レイニー・ヤン(楊丞琳)「缺氧」のMVは同じ年の作品ですが、映画、ドラマに限定すれば、これが初だと思います。

 

吳慷仁が「下一站,幸福」放送前に出演した作品は、映像作品ではおそらく5本。

この作品はその中の1つで、12分程度の短編ながら、主演です。

 

「沿海岸線徵友」の吳慷仁は、ゲイの役です。

デビュー作からゲイの役。

監督は彼のどこにそういう要素を見出して抜擢したのでしょうか。

ネットでの意見を参考にしたような話も見ましたが、この人は、ゲイというより、彼女を絶やさない系に見えます。

吳慷仁の最初の印象って、ずっとモテてた田舎のカッコいいお兄ちゃん、なんですよね。

 

映画「渺渺」でもゲイの青年を演じることになりますが、「渺渺」と違って、「沿海岸線徵友」は作品自体がそういう世界を描いているので、劇中、スキンシップもあります。

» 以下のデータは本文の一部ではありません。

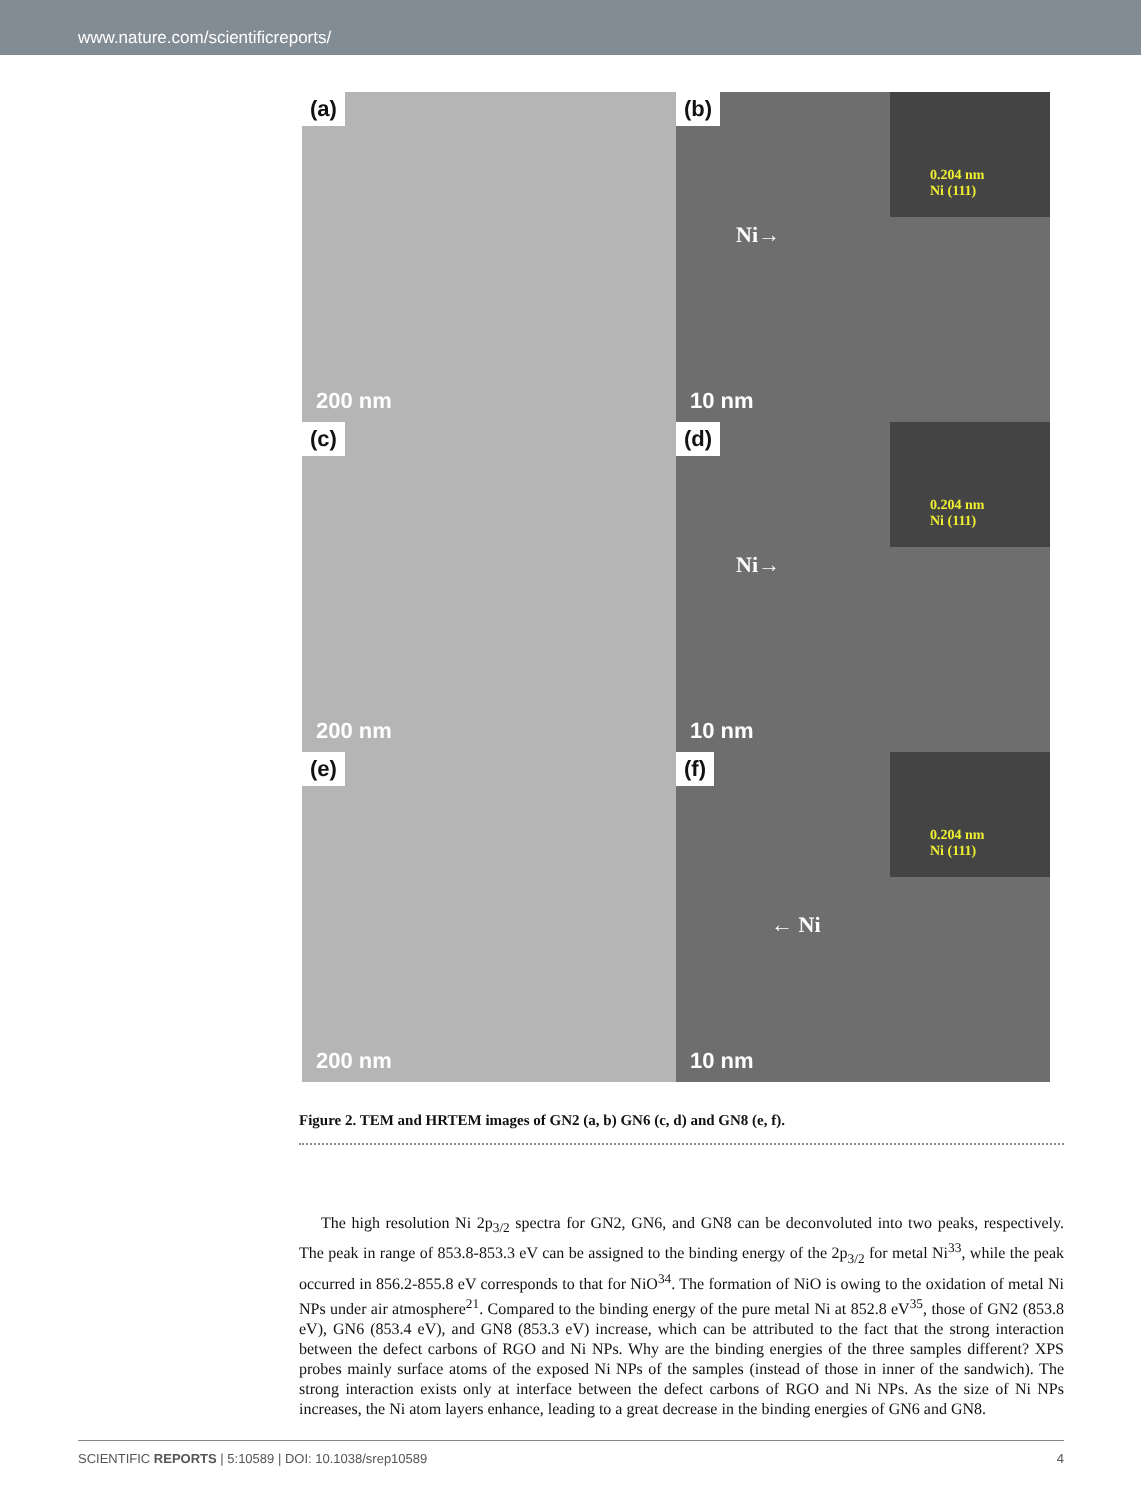www.nature.com/scientificreports/
(a)
200 nm
(b)
Ni→
0.204 nm
Ni (111)
10 nm
(c)
200 nm
(d)
Ni→
0.204 nm
Ni (111)
10 nm
(e)
200 nm
(f)
← Ni
0.204 nm
Ni (111)
10 nm
Figure 2. TEM and HRTEM images of GN2 (a, b) GN6 (c, d) and GN8 (e, f).
The high resolution Ni 2p<sub>3/2</sub> spectra for GN2, GN6, and GN8 can be deconvoluted into two peaks, respectively. The peak in range of 853.8-853.3 eV can be assigned to the binding energy of the 2p<sub>3/2</sub> for metal Ni<sup>33</sup>, while the peak occurred in 856.2-855.8 eV corresponds to that for NiO<sup>34</sup>. The formation of NiO is owing to the oxidation of metal Ni NPs under air atmosphere<sup>21</sup>. Compared to the binding energy of the pure metal Ni at 852.8 eV<sup>35</sup>, those of GN2 (853.8 eV), GN6 (853.4 eV), and GN8 (853.3 eV) increase, which can be attributed to the fact that the strong interaction between the defect carbons of RGO and Ni NPs. Why are the binding energies of the three samples different? XPS probes mainly surface atoms of the exposed Ni NPs of the samples (instead of those in inner of the sandwich). The strong interaction exists only at interface between the defect carbons of RGO and Ni NPs. As the size of Ni NPs increases, the Ni atom layers enhance, leading to a great decrease in the binding energies of GN6 and GN8.
SCIENTIFIC REPORTS | 5:10589 | DOI: 10.1038/srep10589 4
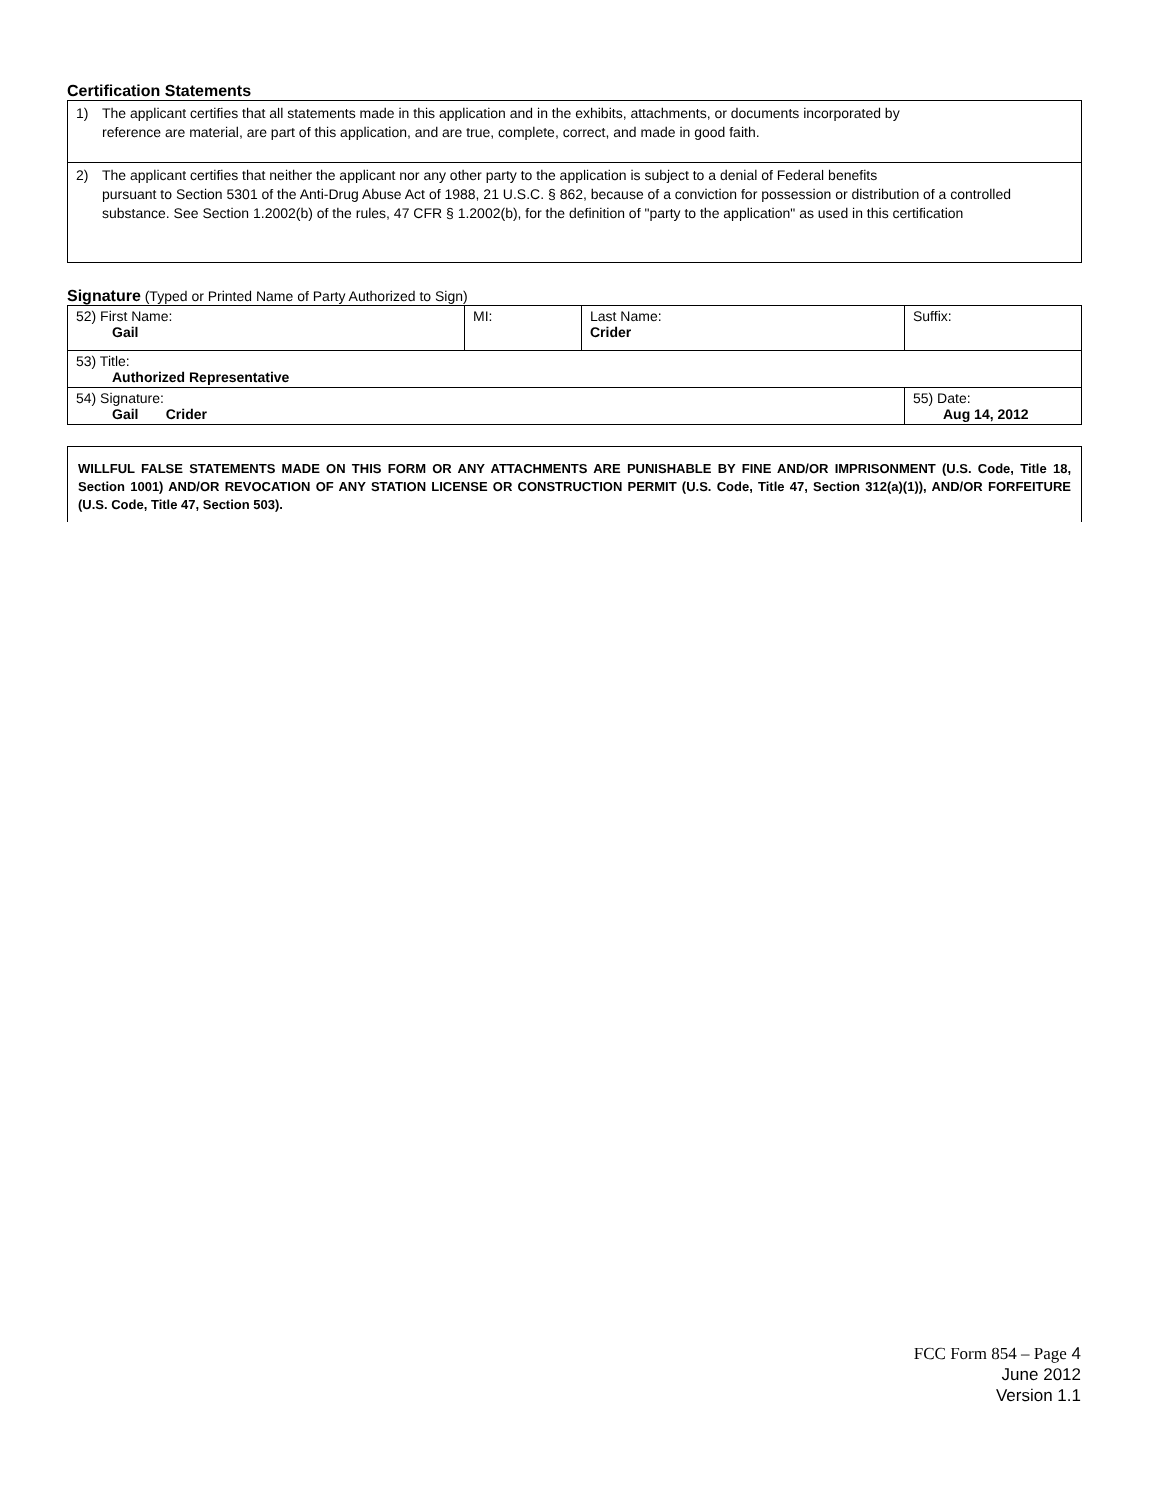Certification Statements
1) The applicant certifies that all statements made in this application and in the exhibits, attachments, or documents incorporated by
reference are material, are part of this application, and are true, complete, correct, and made in good faith.
2) The applicant certifies that neither the applicant nor any other party to the application is subject to a denial of Federal benefits
pursuant to Section 5301 of the Anti-Drug Abuse Act of 1988, 21 U.S.C. § 862, because of a conviction for possession or distribution of a controlled substance. See Section 1.2002(b) of the rules, 47 CFR § 1.2002(b), for the definition of "party to the application" as used in this certification
Signature (Typed or Printed Name of Party Authorized to Sign)
| 52) First Name: Gail | MI: | Last Name: Crider | Suffix: |
| 53) Title: Authorized Representative | | | |
| 54) Signature: Gail Crider | | | 55) Date: Aug 14, 2012 |
WILLFUL FALSE STATEMENTS MADE ON THIS FORM OR ANY ATTACHMENTS ARE PUNISHABLE BY FINE AND/OR IMPRISONMENT (U.S. Code, Title 18, Section 1001) AND/OR REVOCATION OF ANY STATION LICENSE OR CONSTRUCTION PERMIT (U.S. Code, Title 47, Section 312(a)(1)), AND/OR FORFEITURE (U.S. Code, Title 47, Section 503).
FCC Form 854 – Page 4
June 2012
Version 1.1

吳慷仁が男性を見てうっとりしていたりして、この手の作品を見慣れないと、なんとも落ち着きません。

白いパンツが凝った作りで目が行きますが、見ていいものなのか状態。

 

そんな目のやり場に困る「沿海岸線徵友」ですが、

吳慷仁は、不思議と清潔感があって、いつも以上に普通の青年らしさが垣間見えます。

ビジュアル的にも、きれいに撮ってもらっていて、

モデルとしての彼の良さが生かされた作品だと思いました。

 

この作品は2007年の台北映画祭(第九屆台北電影節)で試写されているようで、「全球華人影像精選」の「影像詩」とあります。

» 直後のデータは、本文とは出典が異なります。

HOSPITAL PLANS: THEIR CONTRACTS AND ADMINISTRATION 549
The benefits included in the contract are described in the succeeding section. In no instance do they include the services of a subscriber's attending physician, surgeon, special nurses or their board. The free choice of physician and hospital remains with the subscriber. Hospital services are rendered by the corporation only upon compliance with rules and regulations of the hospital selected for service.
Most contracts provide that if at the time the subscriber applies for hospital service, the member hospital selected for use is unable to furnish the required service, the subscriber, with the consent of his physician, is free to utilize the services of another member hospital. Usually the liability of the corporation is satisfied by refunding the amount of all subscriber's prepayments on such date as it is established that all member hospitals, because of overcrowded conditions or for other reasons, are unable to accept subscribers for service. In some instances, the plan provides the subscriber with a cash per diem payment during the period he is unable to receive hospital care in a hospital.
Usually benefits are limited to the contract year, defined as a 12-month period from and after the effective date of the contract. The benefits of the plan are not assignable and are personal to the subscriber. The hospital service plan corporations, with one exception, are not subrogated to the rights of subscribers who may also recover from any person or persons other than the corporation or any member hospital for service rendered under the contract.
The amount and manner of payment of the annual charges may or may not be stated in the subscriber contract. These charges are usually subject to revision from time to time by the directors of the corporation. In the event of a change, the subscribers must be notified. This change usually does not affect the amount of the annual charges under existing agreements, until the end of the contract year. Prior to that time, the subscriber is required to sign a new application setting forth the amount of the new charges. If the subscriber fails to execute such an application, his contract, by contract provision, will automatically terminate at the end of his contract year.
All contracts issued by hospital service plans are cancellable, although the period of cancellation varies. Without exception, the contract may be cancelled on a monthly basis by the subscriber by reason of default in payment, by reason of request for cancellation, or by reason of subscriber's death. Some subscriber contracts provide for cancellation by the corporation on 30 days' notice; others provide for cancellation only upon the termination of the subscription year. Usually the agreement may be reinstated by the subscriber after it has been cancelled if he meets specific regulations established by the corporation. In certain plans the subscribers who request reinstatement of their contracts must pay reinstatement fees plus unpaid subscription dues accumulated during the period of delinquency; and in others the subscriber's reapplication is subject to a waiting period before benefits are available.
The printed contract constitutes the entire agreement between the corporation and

そしてそのあと、公視において電影詩として放送されています。

 

吳慷仁の元所属事務所のページでは短編、

吳慷仁のwikiでは映画、

共演者のwikiではドラマに分類されていて、

どうも分類に困る作品のようですね。

 

今、不思議な巡りあわせを感じるのは、共演者の周孝安です。

周孝安も今年、吳慷仁と共に、金鐘獎の主演男優賞にノミネートされています。

そして吳慷仁同様、彼も初めてのノミネートです。

 

当時、吳慷仁も周孝安も、広告モデルとしてはそれなりに知られていたらしいのですが、周孝安の経歴を見ると、彼にとっても「沿海岸線徵友」は初めての映画・ドラマだったようで、そんな二人が、8年後に、共に金鐘獎にノミネートされたというのは、見ている側としても感慨深いです。

 

1週間後に迫った第50回金鐘獎の授賞式、二人がどんな姿で登場するのか楽しみです。